• I've worked with many different reporting tools including SSRS, and they all try and hide the SQL away and encourage you to do grouping and calculations within the report. The idea is good, for users that understand excel-like formulas who want to focus on design and layout, it makes sense. Some tools (e.g. MicroStrategy) even generate SQL for you, sending the grouping and calcs back to the database, which is probably the only way you would get any semblance of performance by working entirely report-side.

    This is a fine way to operate on small datasets, but it absolutely doesn't scale. The main issues with connecting your report to a huge dataset are

    1) the volume of data that is transferred over the wire from the database to the reporting tool

    2) the difficulty with rendering huge numbers of rows in a browser

    This applies to every reporting tool, Tableau, qlik, ssrs, power BI, whatever.

    As Jeff pointed out, optimizing the query on the database side means firstly you are taking advantage of the faster database query engine, secondly sending fewer rows over the wire. That equals faster report render and solves the (1) issue above. The (2) issue above might go hidden if you always start designing your report with groups and filters prior to running it for the first time. I find people don't do that. They connect to the million rows (even 5000 is too many) and try and run the details section (i.e. no groups) and wonder why it falls over and the browser hangs. It's why Tableau will throw a LIMIT or a TOP in the query while in design mode, and why ssrs has pagination on by default.

    There is of course though, the concept of drilling, drill down, drill across, or slicing and dicing. Many specs for dashboards call for flexible parameters and the ability for users to drill down to more granular data, while not waiting for the report to reload. If you've done all your grouping database side, then you sacrifice the flexibility of being able to change that grouping on the fly, without doing another round trip to the database, potentially waiting for the report to reload or respond.

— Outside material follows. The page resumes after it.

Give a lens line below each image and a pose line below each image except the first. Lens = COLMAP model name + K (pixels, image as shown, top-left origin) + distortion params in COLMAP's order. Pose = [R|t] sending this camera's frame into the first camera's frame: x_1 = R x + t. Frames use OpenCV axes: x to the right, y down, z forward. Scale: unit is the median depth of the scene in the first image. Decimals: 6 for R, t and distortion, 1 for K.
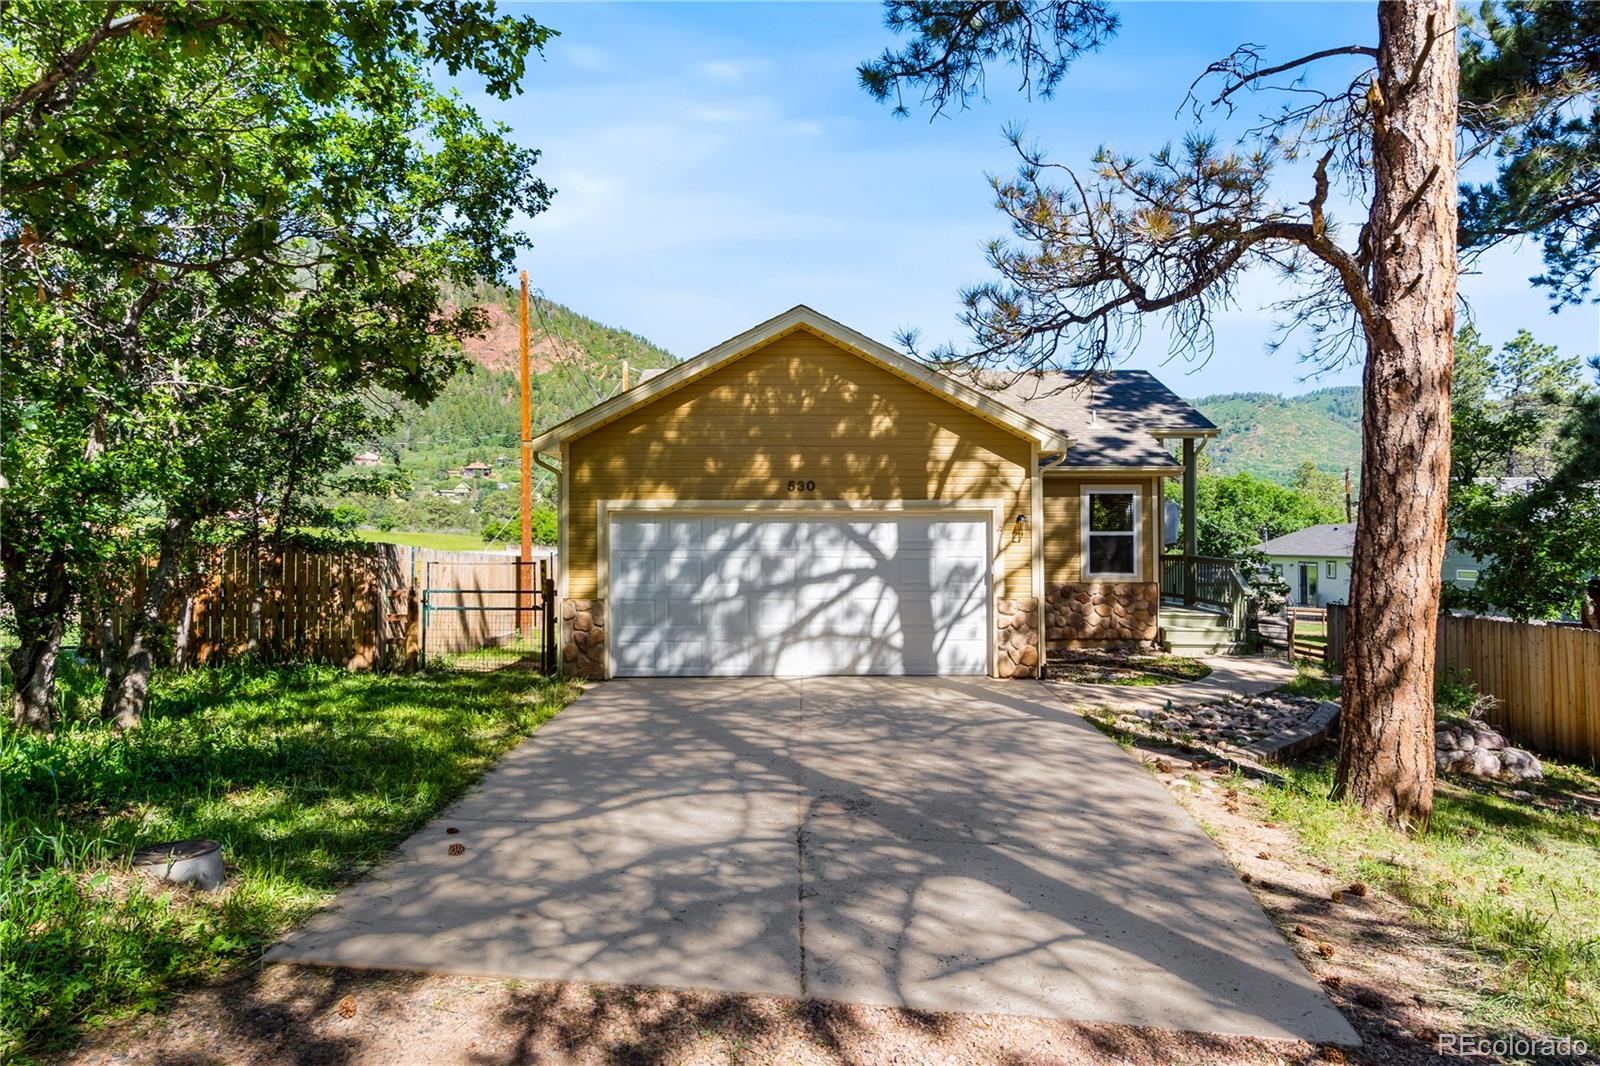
lens RADIAL K [[830.4, 0, 800.2], [0, 830.4, 514.5], [0, 0, 1]] dist [0.006033, -0.000411]
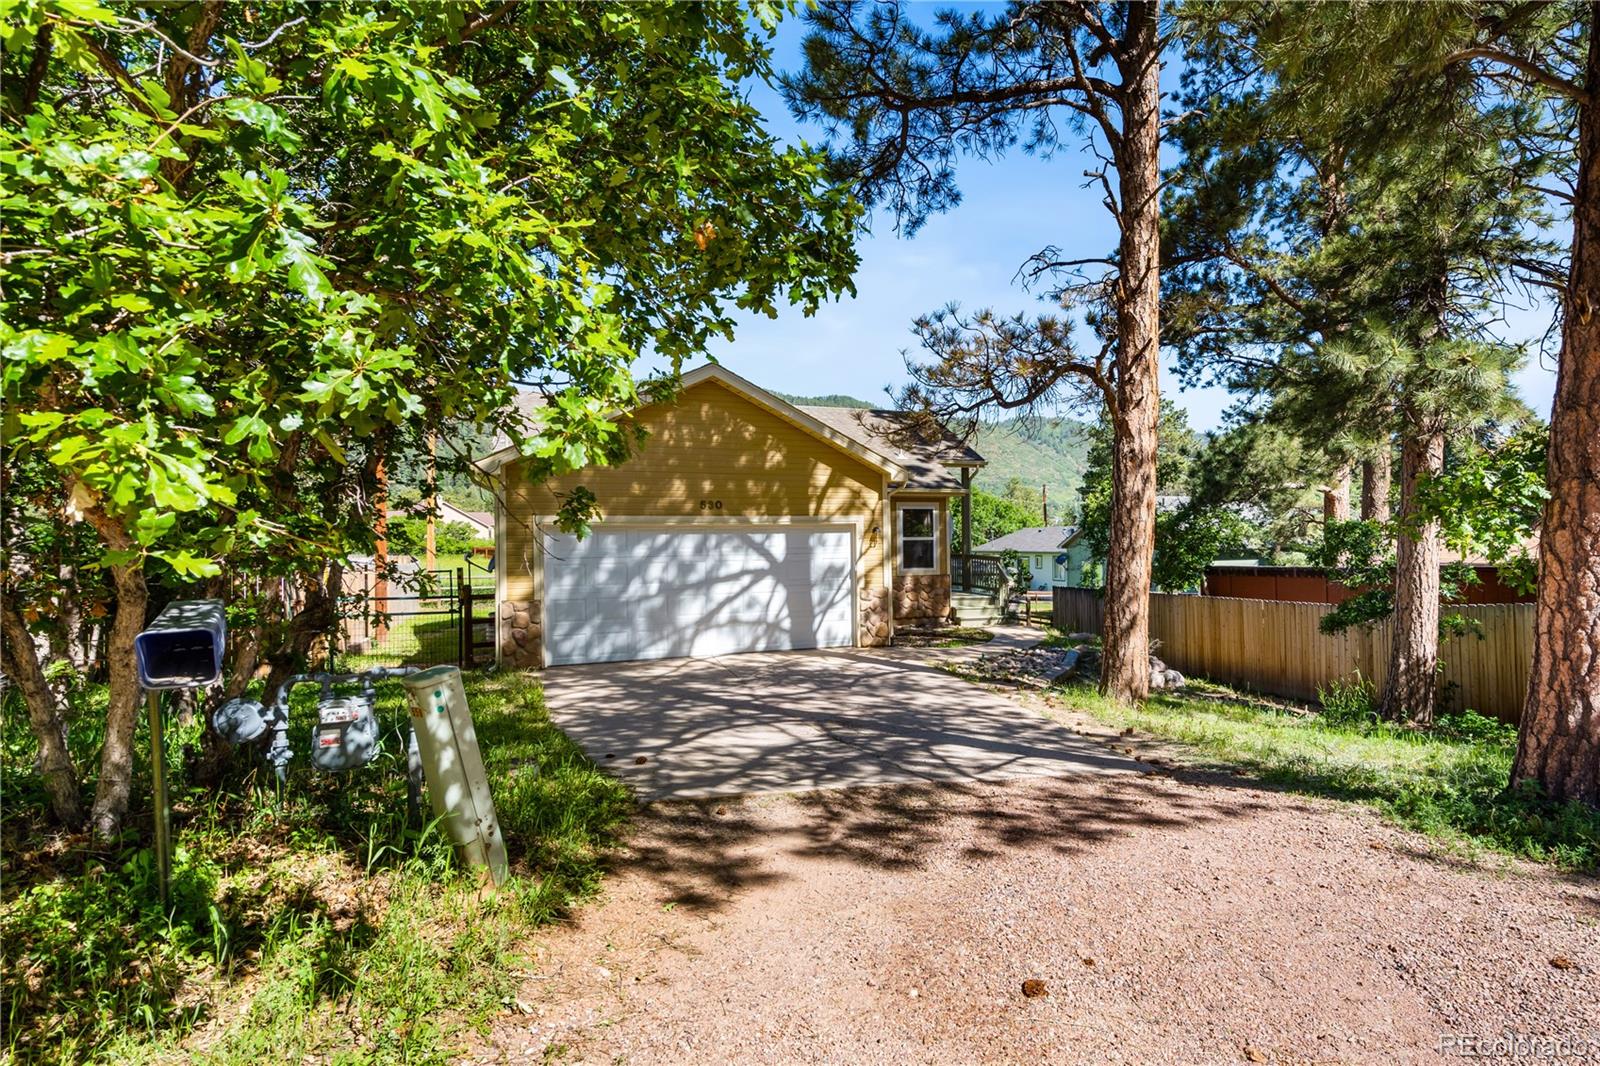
lens RADIAL K [[830.4, 0, 800.2], [0, 830.4, 514.5], [0, 0, 1]] dist [0.006033, -0.000411]
pose [[0.945275, -0.002551, 0.326265, -0.290550], [0.002161, 0.999996, 0.001557, -0.022653], [-0.326268, -0.000767, 0.945277, -0.242459]]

    If you think about a ratio calculation, or a percent of total calculation in a report syntax being equivalent to using a variation of a sum() OVER window function in SQL, then what the report calc gives you is actually more flexible. The partition by bit is not hard coded, it's relative to the current context of the report. You can change some drop-down or other control on the report and effectively change the grouping and the % total calc will, in SQL equivalence, adjust itself to be OVER the appropriate partition.

    The downside is that having "ajax-like" ( i.e. no page reloading) page response whilst having full parameter flexibility implies returning a huge dataset to the report. I think that should be discouraged as much as possible, as you are back to problem (1).

    There are things that reports can do that an optimized query that returns a single aggregated dataset doesn't cater for. It restricts flexibility. On the other hand total flexibility is going to lead to extremely slow performance. A report needs to be a compromise between those extremes. User experience is king.

    There are a few good strategies.

    Take the user on a journey through the data, start out fast and aggregated and high level, and then let the user go to the slow places if they need to. They will understand why it's slower.

    Take for example measuring cpu usage on a server. You don't really need a second by second breakdown as an initial report view. It's too much data (86400 data points in a day) and it's too noisy. You might want to see max per hour in a day. That's down to 24 data points. From there if you spot an hour with high usage, zoom into (drill down) that hour and see if there is an issue. It's a simple example, and flawed, but explains my point.

    Detect the user, and prefilter the granular data to what is relevant to them if possible. E.g. If they are sales manager for a single region, filter to the region. Report services has a system variable that you can interrogate and determine who is currently running the report. Assuming windows authentication, you can do some magic right there. Personalized, custom reports are pretty impressive.

    One of my favourites is the exception report. Query ahead of time for the top 10, the bottom 10, the statistically significant, the anomalies, the failures, and present those in the report. After all that's what people are often doing with the report, looking for weirdness. Make their jobs easier. If they are an analyst, or they just want to dump the data, then why even create the report? Of course there are legit reasons for that. Financial reports, legally defensible documents etc. But for the most part, if users just want to dump out the data and import it into Excel or a different reporting tool, then what they need is a stored proc or a web service, not a report.

    Finally, if you're a report writer, take some time with SQL, don't be put off by syntax that is new to you or looks complicated. Play around with it. CTE's are just an upfront way of writing subqueries with a few advantages - apart from recursive ones which don't have many advantages! "cascading CTE" just means it is like a bunch of nested subqueries, but much more clearly laid out. Window functions are just ways of getting to data that's not part of the current row being returned. You're already doing that same thing in the report calculations. OVER is amazing, really.